When I watched vids of LS making people said that it took a long time to reach the trace and paste form.But mine reached the trace after a few minutes and it was even in gel form after like 10 minutes. I thought that it is a fault gel phase and continued to mix.I gave a pause of ten minutes after turning off the heater.I then turned the heater on (low) and mixed again.But it never got hard.It was in mashed potato form anyway.After doing that three times I decided to cook it and I cooked the soap for about 3 hours.And it turned into gel phase towards the end.But when I turned off the heat and it cooled down it hardened and it became kind of like cold process soap. It is ok if I dilute it?Is there a problem?I did the clarity test and it is really very clear.Also I did the phenolphthalein test and it is very very light pinkish colour ;so it is also very good.I just wanted to be sure and did the Zap test too.And there is no zap. Any ideas are welcome and thanks a lot in advance.
I now put my recipe here for you to have a better idea:
40 OZ olive oil
12 Oz Coconut Oil
12 Oz Castor Oil
21 Oz Distilled water
5 Oz Glycerine
13.1 OZ potassium hydroxide.


----------



## IrishLass (Dec 13, 2019)

Hello Happyprince! If there's no zap, your paste is ready to dilute!  

Also-  there's actually no need to cook your soap liquid soap batter all the way to the paste stage.

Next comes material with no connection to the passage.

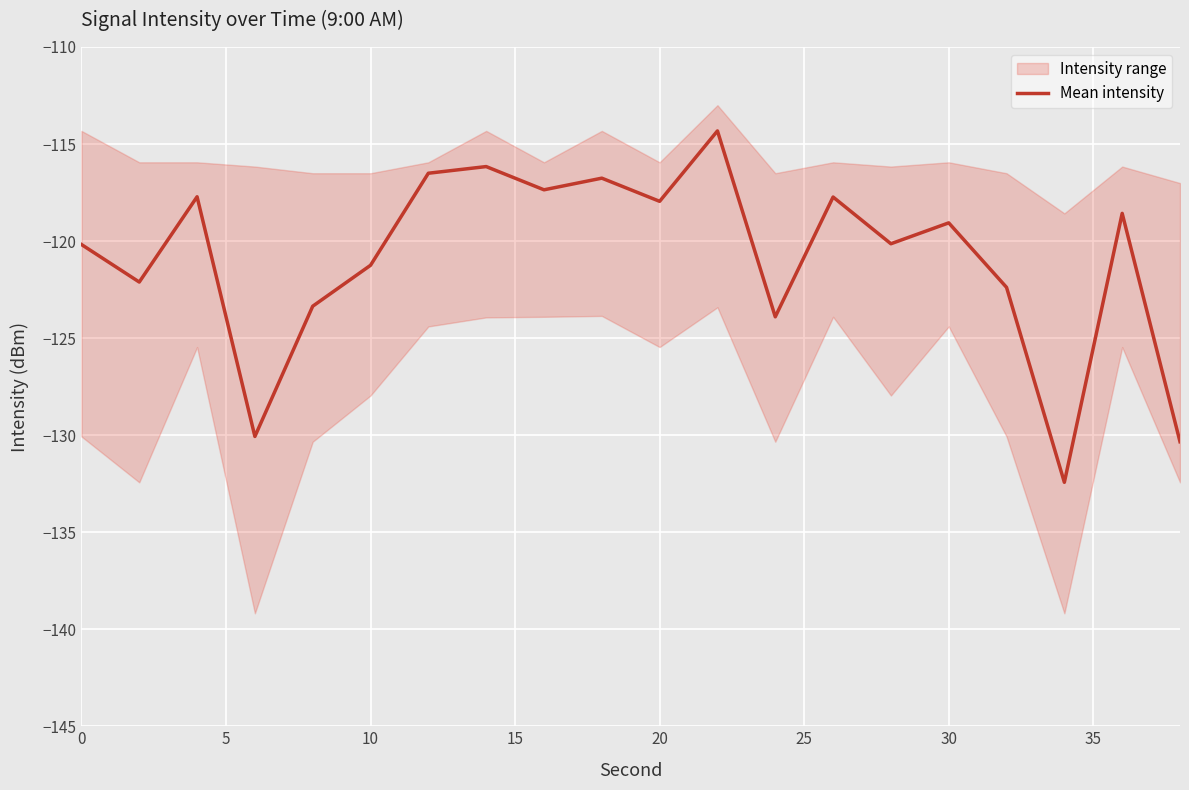

Is it true that Mean intensity equals -28.0 at 0?

False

I never do. I just make sure the initial liquid soap batter comes to a trace, then I cover it, remove it from the heat, and leave it alone on my counter for about 6 hours. It turns into solid, zapless paste all on its own during that time. 


IrishLass


----------



## happyprince (Dec 13, 2019)

oh... That really helped me a lot. Next time I will do that way. Thanks so much IrishLass


----------



## Zany_in_CO (Dec 13, 2019)

happyprince said:


> It is ok if I dilute it?Is there a problem?I did the clarity test and it is really very clear.Also I did the phenolphthalein test and it is very very light pinkish colour ;so it is also very good.I just wanted to be sure and did the Zap test too.And there is no zap. Any ideas are welcome and thanks a lot in advance.

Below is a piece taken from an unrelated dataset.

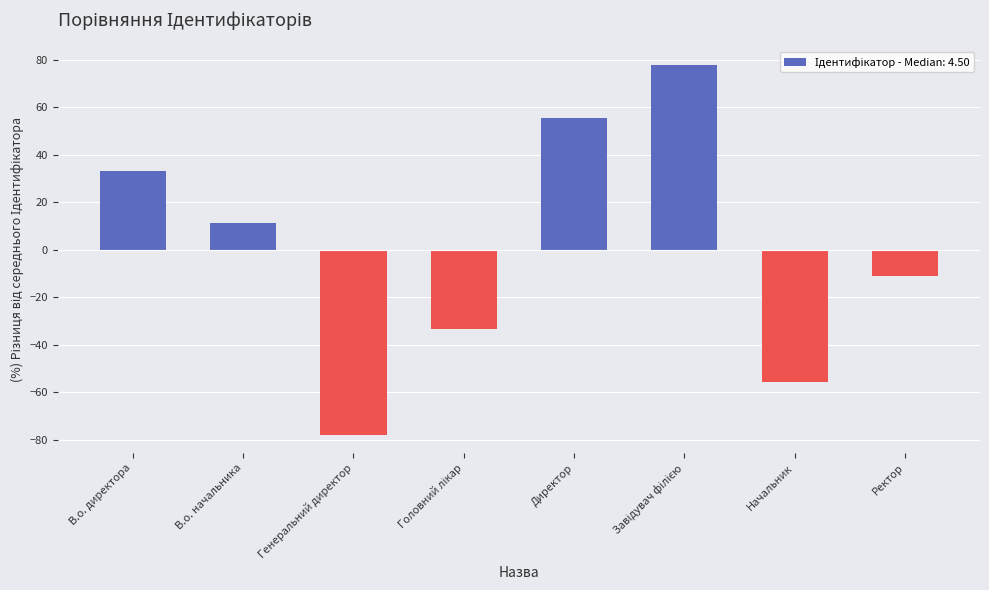

True or false: the data shows -3.5 at Ректор.

False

For a first-timer, you did an excellent job. Yes, it is ready to dilute. No problem.





Keep up the good work!

ETA: Be sure to weigh the paste before diluting. I wouldn't dilute it all at once. 64 oz is a HUGE batch. So, I would do a small portion first to see how it goes before diluting the whole batch.
With that combo of oils, I would use 35% (or less) to 65% (or more) dilution water. It should dilute fairly quickly due to the amount of glycerin in the KOH solution water. EXAMPLE:
3.5 oz soap
6.5 oz water
10 oz finished LS


----------



## happyprince (Dec 14, 2019)

thank you so much Zany in CO.


----------



## Zany_in_CO (Dec 15, 2019)

You're welcome.


----------